Shutting down gorge and waterfall swimming areas means the loss to New Yorkers of the experience of paradise right here in New York. Swimming at the base of a splashing waterfall is something you dream about doing in the tropics, in Hawaii. But you can find it right here in the Finger Lakes Region each summer. Visitors to the New York State Fair, upon seeing pictures of the swimming areas at Buttermilk Falls or Robert H. Treman State Parks, exclaim, “Where IS that place?!” How do I get there?!”
Saving Money or Risking Lives?
Natural pools in the gorge tempt swimmers.
Ithaca is famous for its gorges, with their waterfalls, pools, and lush, cool forests. But, unfortunately, Ithaca’s gorges are also famous for their fatalities. And one of the most common causes of death in Ithaca’s gorges is drowning. One of the highest priorities of rangers and park police in gorges in Ithaca is to keep people out of delightfully inviting, but deceivingly hazardous natural rock pools, including those in Buttermilk Glen. There is a long history of tragedies in such places, something usually not appreciated by those who risk their lives diving from cliffs into unknown hazards under water. Over the years, a number of young, promising lives have ended in a pool at the base of a cliff or waterfall.

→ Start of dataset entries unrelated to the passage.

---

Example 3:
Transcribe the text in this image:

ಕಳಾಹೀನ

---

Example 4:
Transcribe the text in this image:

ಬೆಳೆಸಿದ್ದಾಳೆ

Years ago, the president of Ithaca High School’s graduating class perished while diving from a cliff in the City’s Sixmile Creek Preserve. Two summers ago, a Cornell student drowned in Fall Creek Gorge under the Suspension Bridge, after sliding down a slick rock into a natural pool. In the 1990s, a young man from Elmira who was about to enter college dove into one of the pools near Pinnacle Rock in Buttermilk Glen, upstream and away from the guarded swimming area at the main falls. A park ranger told me that the young man came back up under a ledge, under water, banging his head. He drowned right there in front of his friends. There are other such stories, including ones involving the deaths of small children.
When a ranger orders people out of the pools in Buttermilk Glen, he or she tells them to go to the guarded swimming area at the base of Buttermilk Falls. There they can swim safely, and legally. But gorge rangers will not be able to offer that alternative this year if the Buttermilk Falls swimming area is closed. There may be many more people tempted to swim in dangerous unguarded areas, increasing the likelihood of another tragedy.

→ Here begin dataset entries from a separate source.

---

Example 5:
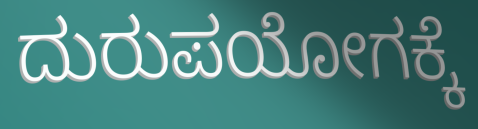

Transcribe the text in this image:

ದುರುಪಯೋಗಕ್ಕೆ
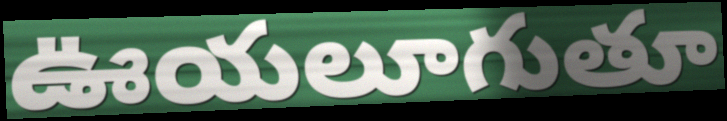
ఊయలూగుతూ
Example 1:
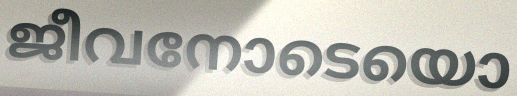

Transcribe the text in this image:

ജീവനോടെയൊ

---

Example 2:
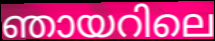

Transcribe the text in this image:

ഞായറിലെ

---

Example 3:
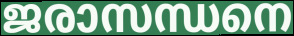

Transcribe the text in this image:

ജരാസന്ധനെ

The closing of the swimming area at Buttermilk Falls this year may save Albany a tiny amount of money. But will it cost some family the life of one of its children? Where would that fit into the budget calculations?
It’s understandable that in such dire economic times that financial pain and sacrifice should be spread evenly. But at the other end of the state is the cause of this mess. As New Yorkers tighten their belts and put up with poorer services and decreased public safety, their anger must grow when they think about the fat cats on Wall Street who caused this economic meltdown. And the public’s anger increases when we learn that these corporate outlaws are raking in millions and even billions in bonuses in reward for their manipulation of the trillions of public dollars spent on bailing them out from their reckless behavior.

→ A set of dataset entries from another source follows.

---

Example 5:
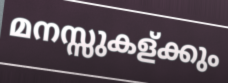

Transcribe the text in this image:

മനസ്സുകള്ക്കും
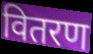
वितरण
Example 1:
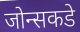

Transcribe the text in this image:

जोन्सकडे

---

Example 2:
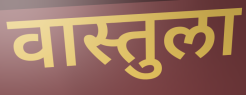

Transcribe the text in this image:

Perhaps the people of New York State should insist that state government tax Wall Street to make up for the mess they created, rather than squeezing a few dollars out of lovely spots such as Buttermilk Falls.
If you want to prevent the closing of our state parks and their swimming areas, you must push back at Albany. Contact your state senator and state assemblyperson, and the governor, and insist that they not close these precious places!